HAARP creates airglow by exciting electrons in Earth's ionosphere, similar to how creates natural aurora, with on and off pulses of radio transmissions. HAARP's Ionospheric Research Instrument, a phased array of 180 high-frequency antennas spread across 33 acres, can radiate 3.6 megawatts into the upper atmosphere and ionosphere.

The airglow, if visible, will appear as a faint red or possibly green patch. Because of the way the human eye operates, the airglow might be easier to see when looking just to the side.

HAARP artificial airglow may be widely visible in Alaska
This chart shows the approximate elevation angle per distance from HAARP a person will need to be at to observe the airglow. Credit: HAARP.

HAARP will create an airglow at a specific point in the sky. The angle of visibility for anyone wanting to look for it will depend on a person's distance from HAARP.

HAARP transmission frequencies will vary but will occur between 2.8 and 10 megahertz. Actual transmit days and times are highly variable based on ionospheric and/or geomagnetic conditions.

Additional information about the research campaign will be available on the HAARP website.

The National Science Foundation in 2021 awarded the UAF Geophysical Institute a five-year, $9.3 million grant to establish the Subauroral Geophysical Observatory at HAARP. The observatory explores Earth's and geospace environment.

The grant has supported several HAARP research campaigns, including this one.
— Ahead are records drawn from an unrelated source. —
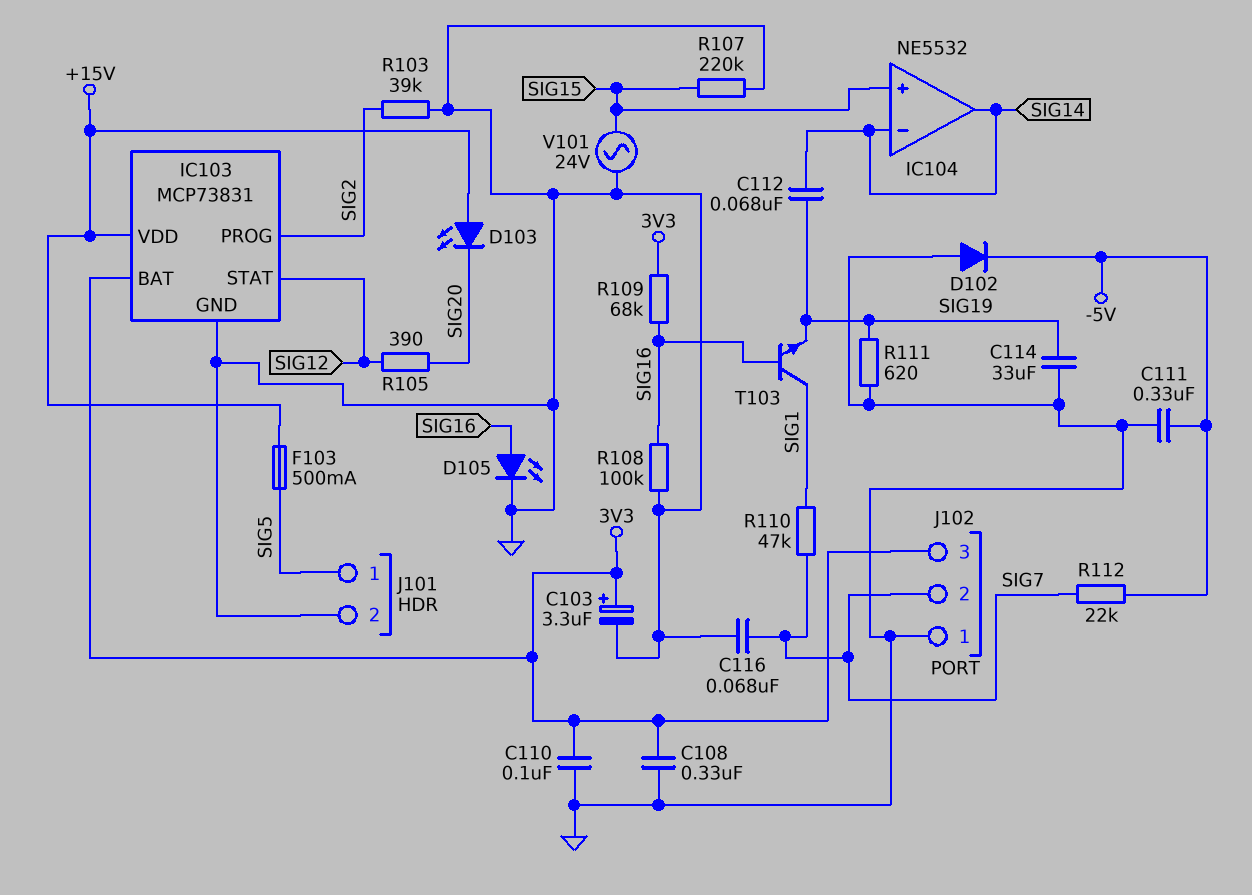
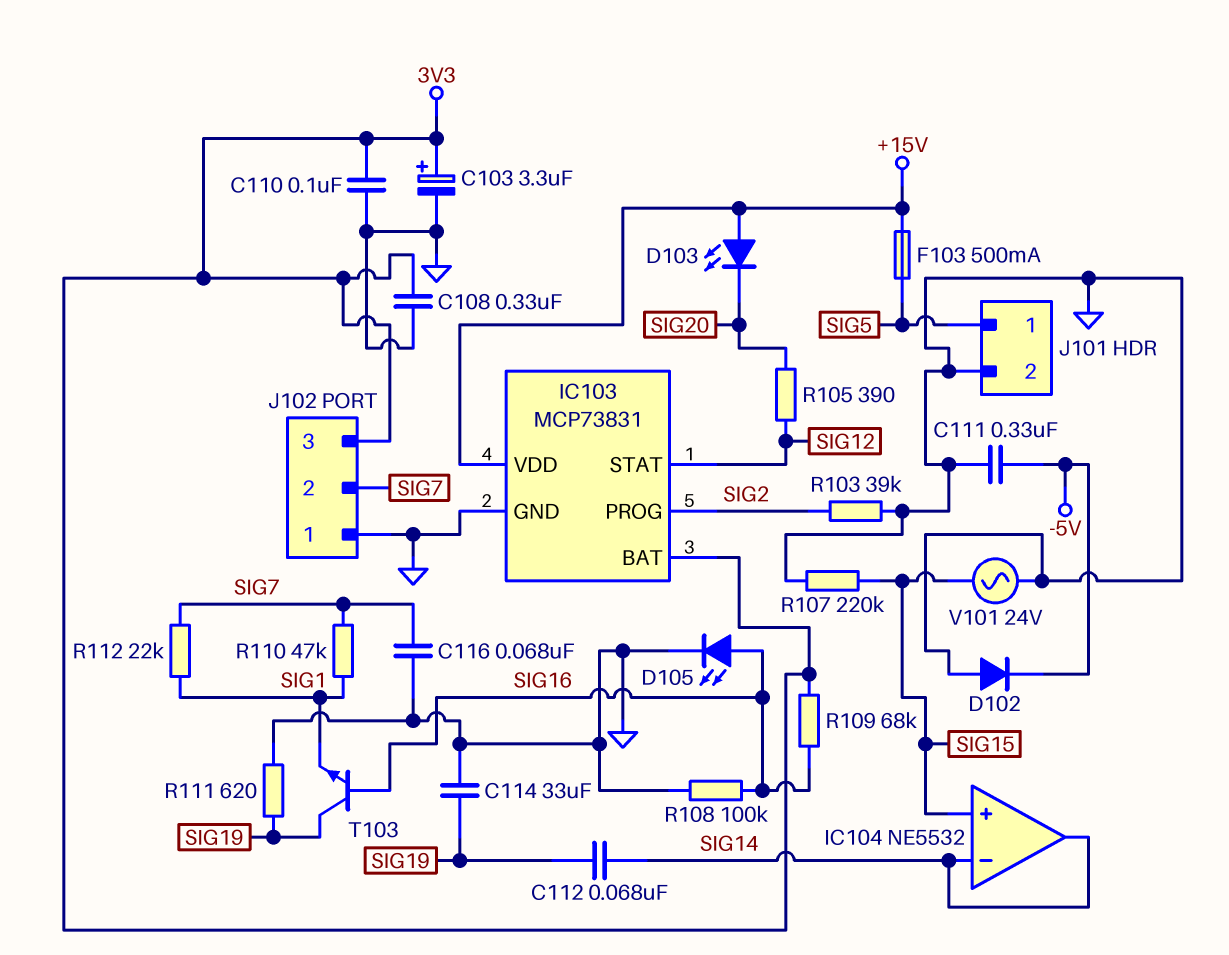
R112: 22k (-5V, SIG7) -> 22k (SIG1, SIG7)
T103: NPN (B SIG16, C SIG1, E SIG19) -> NPN (B SIG16, C SIG19, E SIG1)

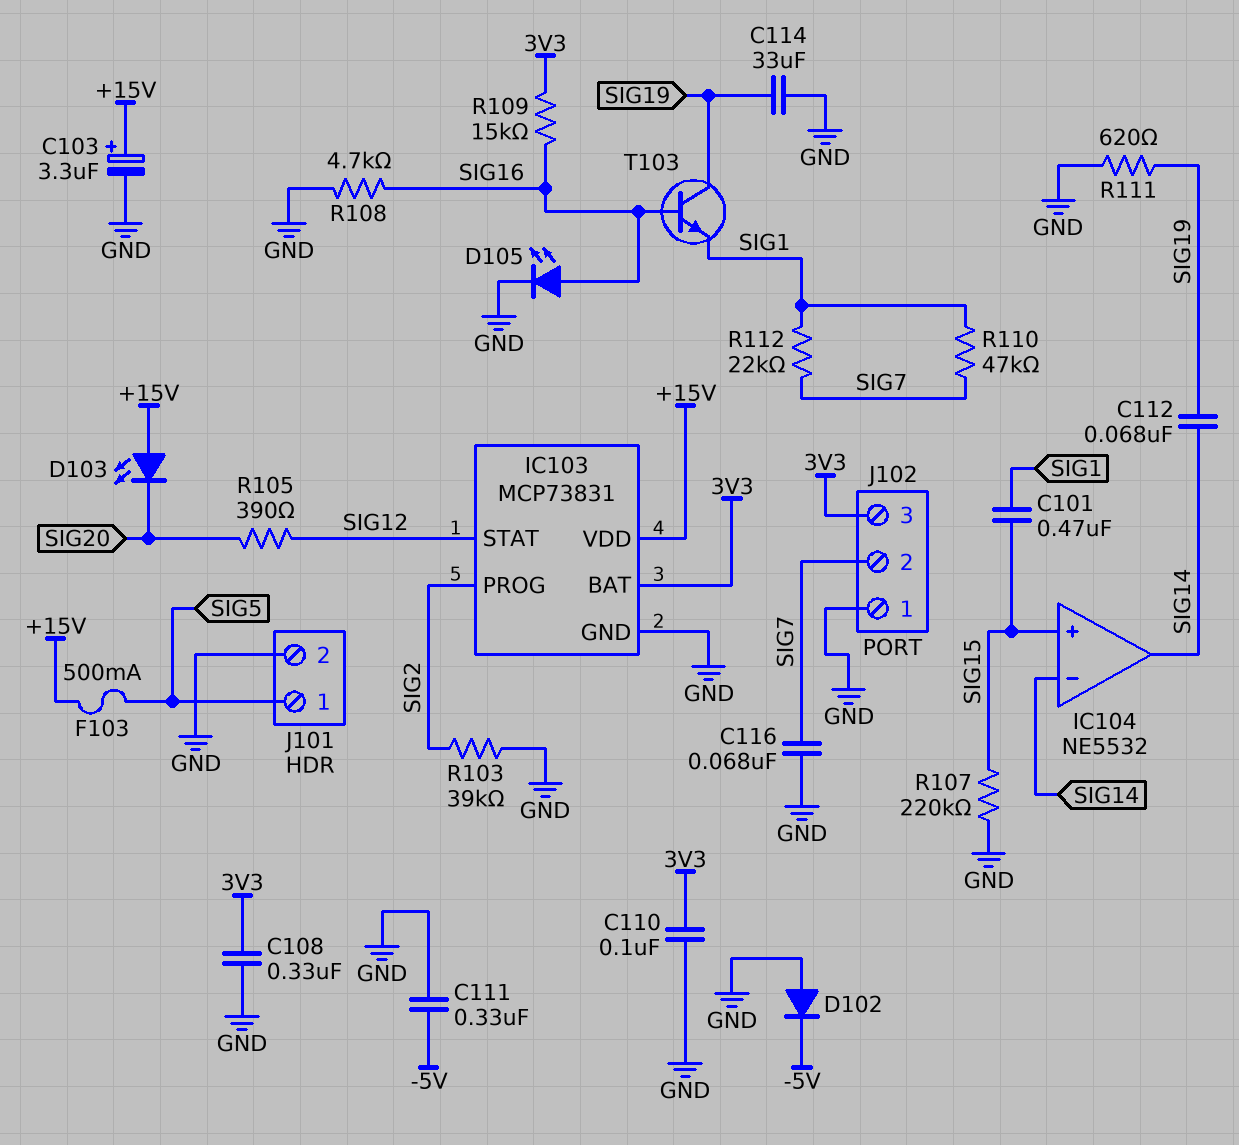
C101: none -> 470nF (SIG1, SIG15)
C103: 3.3uF (plus 3V3, minus GND) -> 3.3uF (plus +15V, minus GND)
R108: 100k (GND, SIG16) -> 4.7k (GND, SIG16)
R109: 68k (3V3, SIG16) -> 15k (3V3, SIG16)
V101: AC 24V (GND, SIG15) -> none

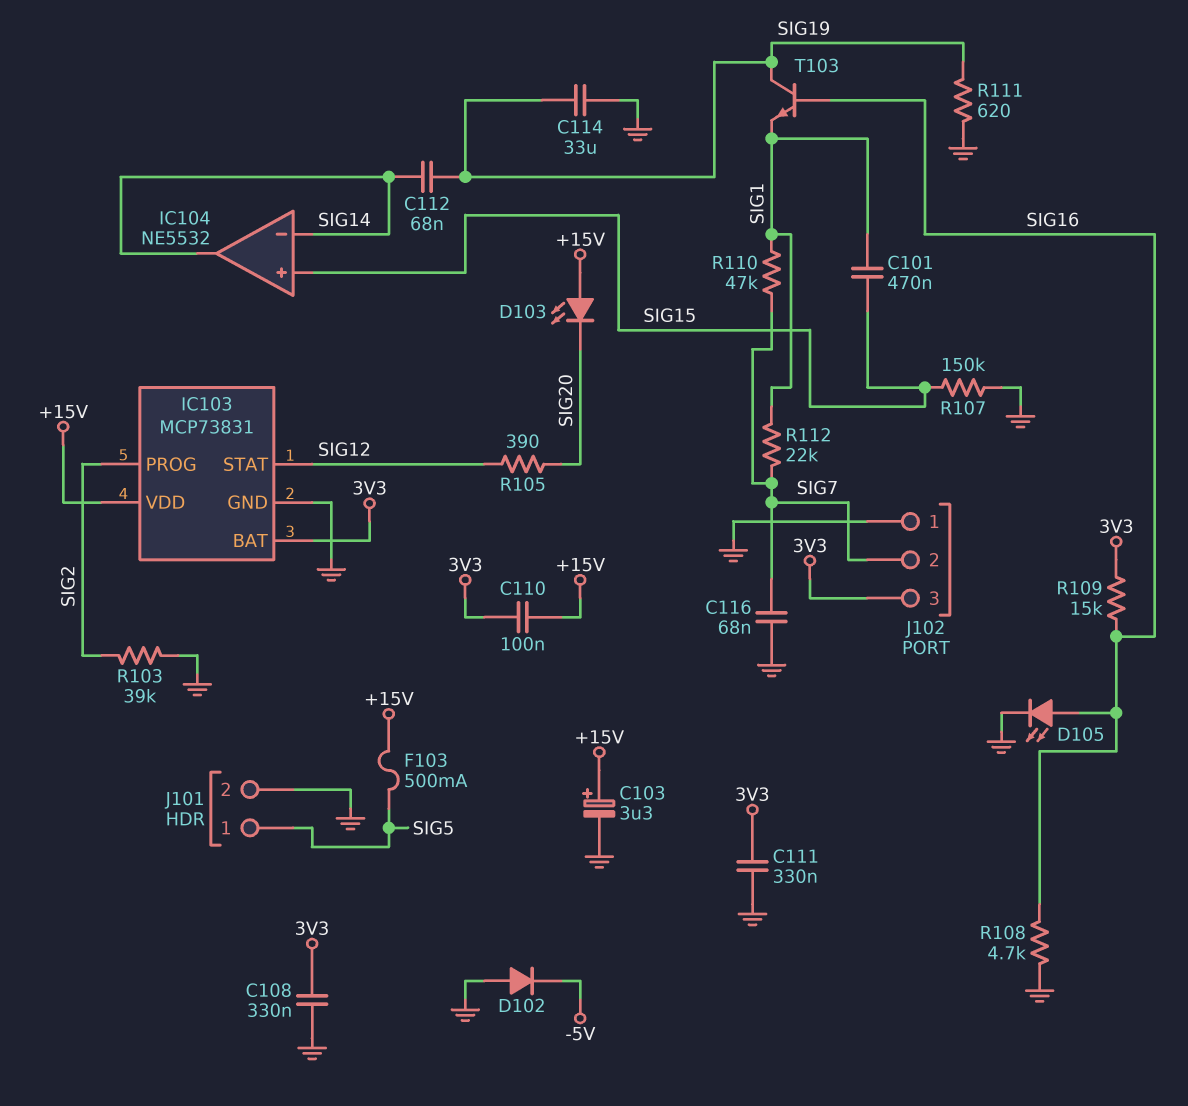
C110: 100nF (3V3, GND) -> 100nF (+15V, 3V3)
C111: 330nF (-5V, GND) -> 330nF (3V3, GND)
R107: 220k (GND, SIG15) -> 150k (GND, SIG15)

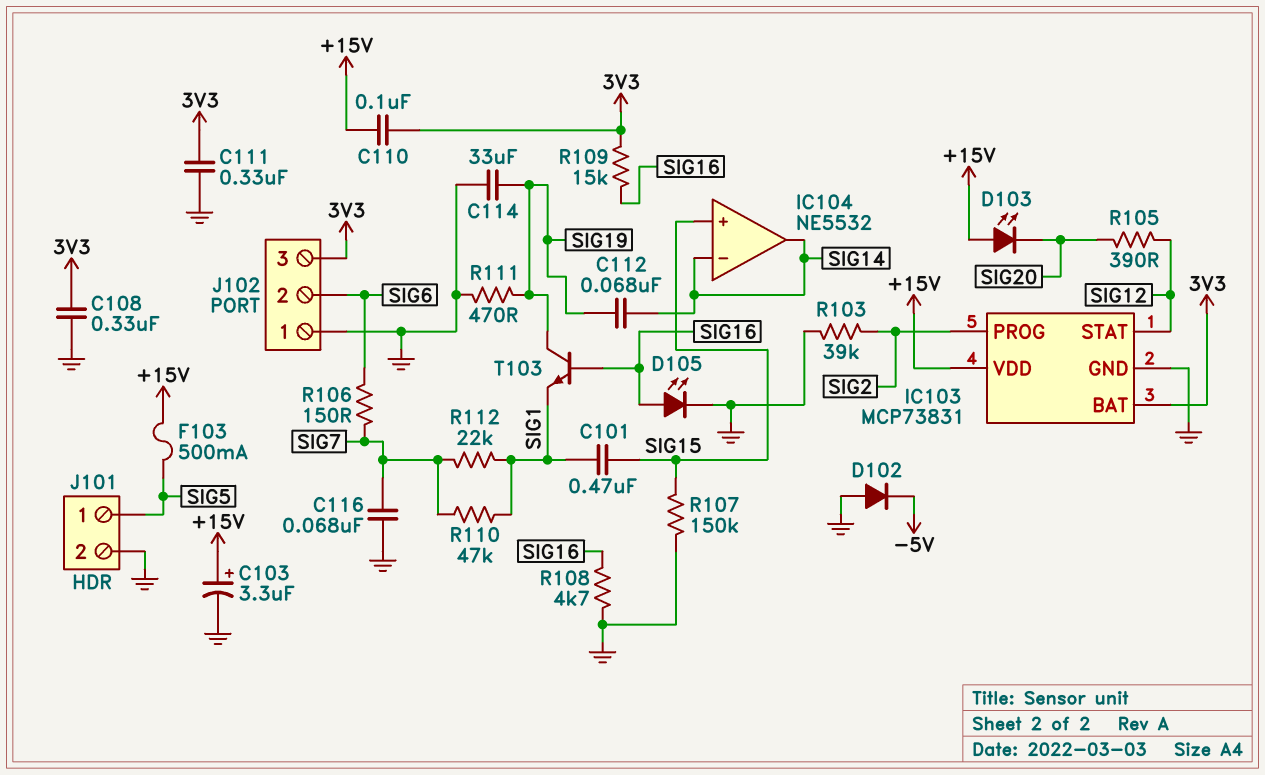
J102 pin 2: SIG7 -> SIG6
R106: none -> 150 (SIG6, SIG7)
R111: 620 (GND, SIG19) -> 470 (GND, SIG19)

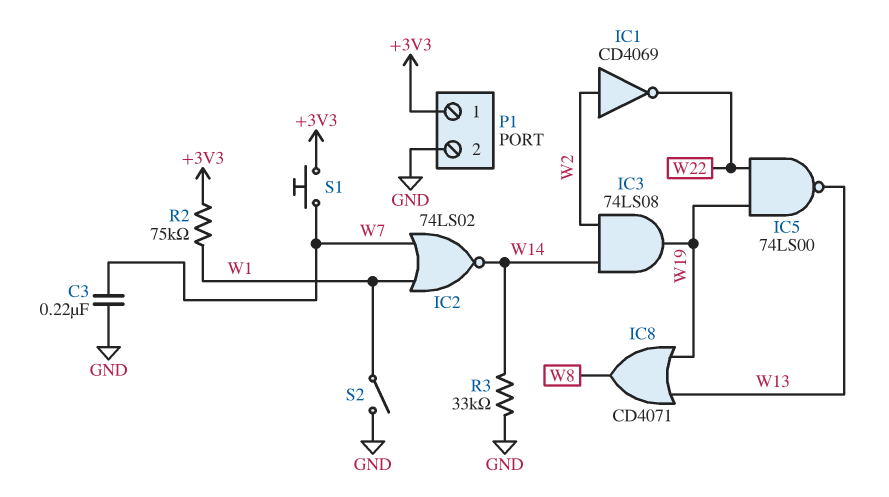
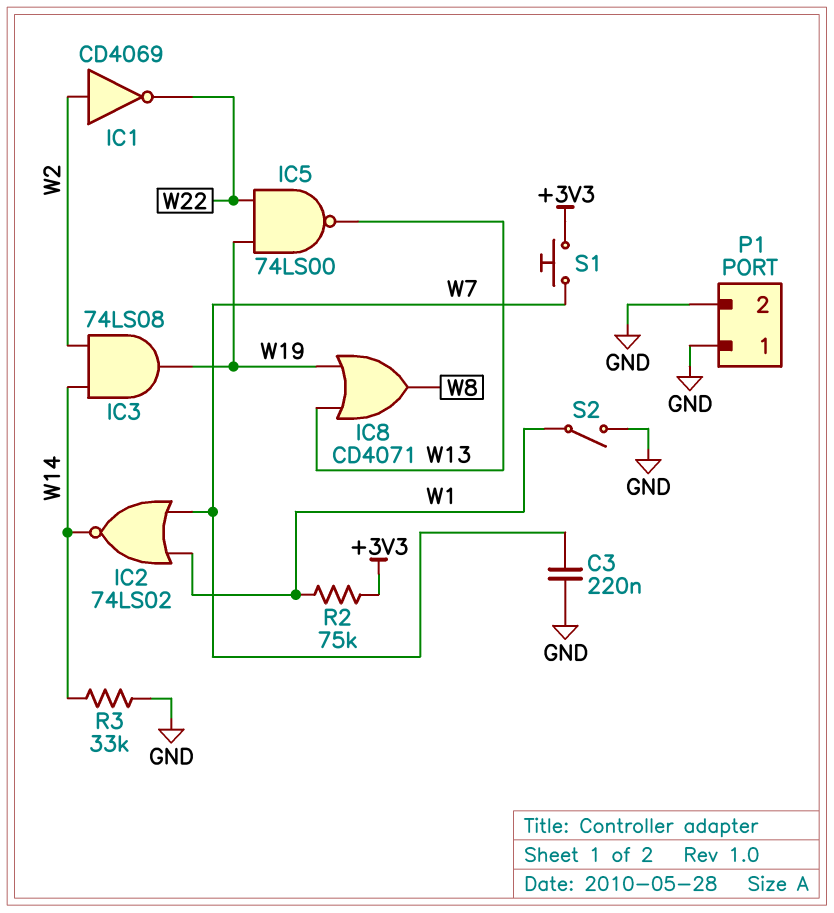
P1 pin 1: +3V3 -> GND

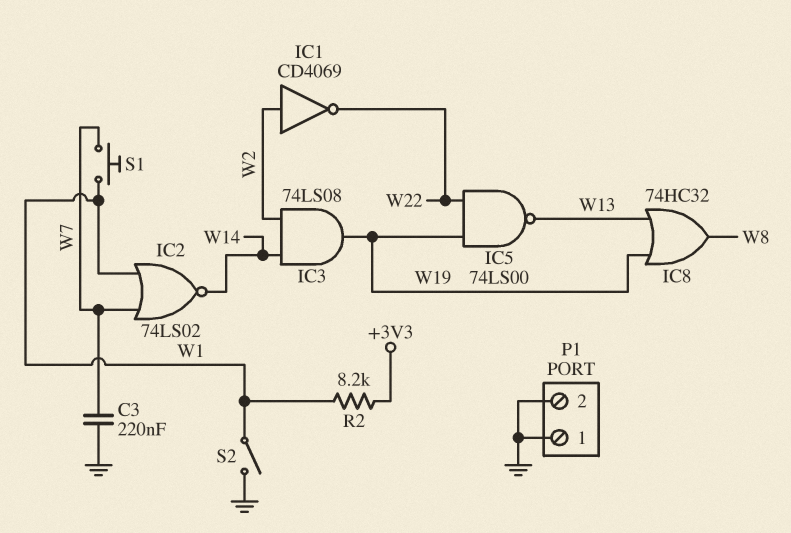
IC8: OR CD4071 (in W13, in W19, out W8) -> OR 74HC32 (in W13, in W19, out W8)
R2: 75k (+3V3, W1) -> 8.2k (+3V3, W1)
R3: 33k (GND, W14) -> none
S1: button (+3V3, W7) -> button (W1, W7)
It also helped fund the return to HAARP of the Polar Aeronomy and Radio Science Summer School, which hosted more than 50 researchers in August.

The Air Force originally developed and owned HAARP but transferred the research instruments to UAF in August 2015. UAF operates the site under an agreement with the Air Force.

Pilots flying in the Gulkana area are asked to check with the Federal Aviation Administration for temporary flight restriction details.